31Conrart a mis son activité de publicateur au service de la communauté protestante. Il conseille les pasteurs de Charenton lorsque ceux-ci envisagent de faire imprimer leurs écrits et, comme on l’a vu, travaille à leur réputation, soit directement dans ses propres lettres, soit en se faisant leur intermédiaire auprès d’écrivains réputés tels que Guez de Balzac. Il fait publier des pamphlets anti-jésuites, ou bien les mémoires de Duplessis-Mornay en Hollande, grâce à son réseau parmi les libraires et les théologiens protestants installés aux Provinces-Unies. Et dans les années 1660 et 1670, il aide à faire connaître les doléances qui montent de la province contre la politique anti-protestante de Louis XIV : dans ses papiers se trouvent des plaintes manuscrites émanant par exemple des protestants du Poitou, et qui sont corrigés de sa main. Enfin il a pris une part active à l’effort de modernisation des textes sacrés protestants.

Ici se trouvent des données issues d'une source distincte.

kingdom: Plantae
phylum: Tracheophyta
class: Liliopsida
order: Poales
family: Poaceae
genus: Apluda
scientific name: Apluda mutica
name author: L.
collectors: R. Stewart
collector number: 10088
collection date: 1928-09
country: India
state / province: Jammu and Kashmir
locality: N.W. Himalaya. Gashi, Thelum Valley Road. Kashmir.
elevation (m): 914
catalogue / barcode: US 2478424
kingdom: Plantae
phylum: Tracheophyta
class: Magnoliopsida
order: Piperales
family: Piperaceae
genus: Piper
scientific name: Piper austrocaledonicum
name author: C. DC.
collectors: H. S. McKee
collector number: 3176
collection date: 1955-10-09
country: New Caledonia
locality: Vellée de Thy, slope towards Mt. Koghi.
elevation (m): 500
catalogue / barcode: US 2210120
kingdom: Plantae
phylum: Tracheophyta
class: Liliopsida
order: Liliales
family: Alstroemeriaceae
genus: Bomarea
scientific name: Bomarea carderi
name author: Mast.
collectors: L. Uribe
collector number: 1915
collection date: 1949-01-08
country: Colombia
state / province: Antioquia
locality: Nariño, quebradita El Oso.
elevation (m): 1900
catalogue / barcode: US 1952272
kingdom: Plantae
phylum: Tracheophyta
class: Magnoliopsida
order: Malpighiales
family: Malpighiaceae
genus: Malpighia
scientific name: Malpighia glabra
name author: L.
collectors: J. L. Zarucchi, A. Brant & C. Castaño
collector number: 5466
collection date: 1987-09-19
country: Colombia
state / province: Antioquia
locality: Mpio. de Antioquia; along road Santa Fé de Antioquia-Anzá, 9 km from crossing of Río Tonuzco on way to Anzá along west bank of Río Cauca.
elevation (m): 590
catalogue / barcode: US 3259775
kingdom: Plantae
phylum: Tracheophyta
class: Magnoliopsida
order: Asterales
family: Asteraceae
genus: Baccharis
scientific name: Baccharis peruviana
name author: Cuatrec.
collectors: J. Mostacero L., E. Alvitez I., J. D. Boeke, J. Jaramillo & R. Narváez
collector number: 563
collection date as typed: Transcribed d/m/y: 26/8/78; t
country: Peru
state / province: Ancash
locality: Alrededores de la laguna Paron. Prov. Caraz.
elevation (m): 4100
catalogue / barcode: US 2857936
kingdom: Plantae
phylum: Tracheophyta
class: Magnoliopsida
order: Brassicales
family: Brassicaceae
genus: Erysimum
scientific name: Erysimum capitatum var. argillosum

32La volonté de moderniser la Bible ainsi que le psautier huguenot s’inscrit dans la lignée de l’exégèse saumuroise, conduite par un souci de clarté et par la volonté de s’écarter d’une traduction vieillie pour se rapprocher du texte biblique originel. Elle correspond aussi à l’attraction exercée par le champ littéraire sur le monde des pasteurs parisiens, ainsi que leurs alliés saumurois, dans un contexte de vive concurrence avec les catholiques. Conrart est ici parfaitement à son affaire, en tant que spécialiste du beau langage, mais aussi en raison de ses nombreuses relations parmi les auteurs catholiques – tels que son cousin Antoine Godeau, évêque de Vence, ou les jansénistes – qui se livrent en même temps au même travail. Depuis le milieu du siècle, les pasteurs parisiens multiplient les critiques contre la Bible de Genève, qui est en usage en France, en se plaignant notamment de ce qu’elle n’est jamais remise à jour, et que les éditions en sont fautives. Cette volonté de révision se heurte aux réticences des protestants du Midi et de l’Ouest, mais aussi d’une partie des réformés d’Ile-de-France, attachés à la spécificité des traductions protestantes, et qui se méfient des nouveautés venues de Charenton42. La question de la langue est devenue un enjeu de légitimité pour les pasteurs parisiens, forts de leur supériorité dans ce domaine, et qui en jouent auprès des provinciaux. Au synode de Loudun de 1659, il est décidé de confier la surveillance de toutes les entreprises de révision au consistoire de Charenton, relayé par le synode d’Île-de-France. C’est là une reconnaissance du rôle moteur des Parisiens dans ce domaine mais, pour lui faire contrepoids, est créé un comité national chargé de veiller aux travaux du consistoire. Les membres en sont recrutés sur tout le territoire des églises réformées de France43.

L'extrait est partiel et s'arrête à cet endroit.